Craving in response to naturalistic cues was also reduced in the group that received propranolol 1 hour before the smoking reward memory reactivation.
The authors stress that the UCS-induced memory retrieval-reconsolidation inference procedure still needs to be tested in the smokers’ home environment.
The authors say they believe this approach holds promise as a method for decreasing nicotine craving and that its value should be tested for preventing smoking relapse.
In an accompanying editorial, Sunjeev K. Kamboj, PhD, and Ravi K. Das, PhD, Clinical Psychopharmacology Unit, Research Department of Clinical, Educational and Health Psychology, University College London, United Kingdom, called the new findings important and exciting.
They said the studies highlight potential routes for minimally invasive plasticity-modulating treatments, which “could mark a step change in the treatment of tobacco use disorder and substance use disorders more generally.”
However, the results raise a number of questions. For example, the effects on subjective outcomes “were relatively circumscribed, restricted to very or relatively short-term reductions in subjective craving or liking in response to cigarette cues,” say the editorial writers.
“It remains to be determined whether the effects on smoking behavior observed by Germeroth et al extend over longer timeframes in smokers making a concerted effort to quit.”
The extent of memory restructuring achieved in these studies is also unclear, inasmuch as other clinically relevant, maladaptive reward memory–related outcomes were not examined, say Dr Kamboj and Dr Das.

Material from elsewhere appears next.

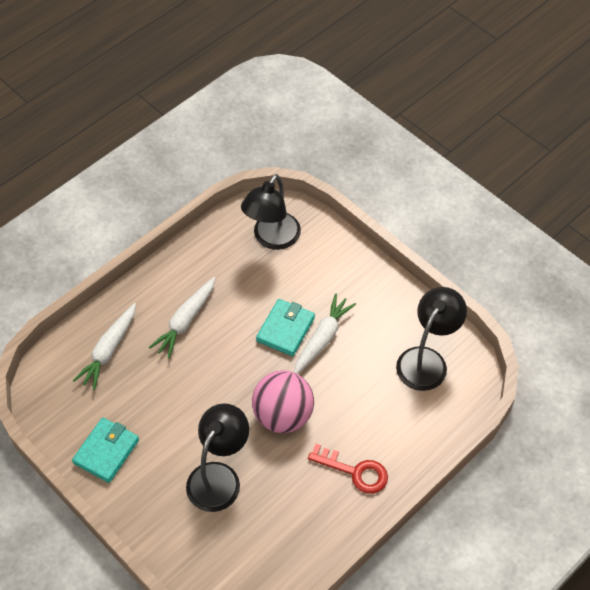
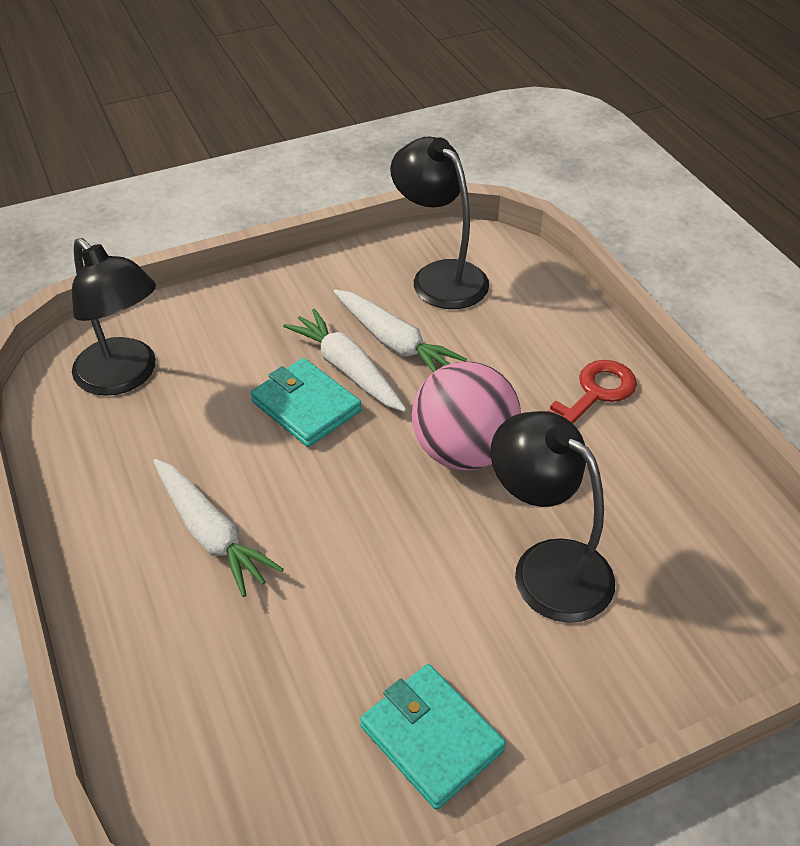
camera: 70 degrees left, 10 degrees down
white carrot [73,303,136,390] -> white carrot moved to [333,289,467,372]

They also note that it is not possible to attribute the findings of Dr Xue and colleagues solely to a weakening of memory during reconsolidation because propranolol was administered prior to UCS retrieval (instead of before retrieval, as in the rat experiments), “raising the possibility that it had additional effects at reactivation.”
The editorial writers also question the ease of implementation. UCS-reactivation techniques involving consumption of an addictive drug “are clearly problematic in patients who are already detoxed,” they write.
“Regardless, these promising translational successes provide reasons to be optimistic about the future of memory therapies for substance use disorders.”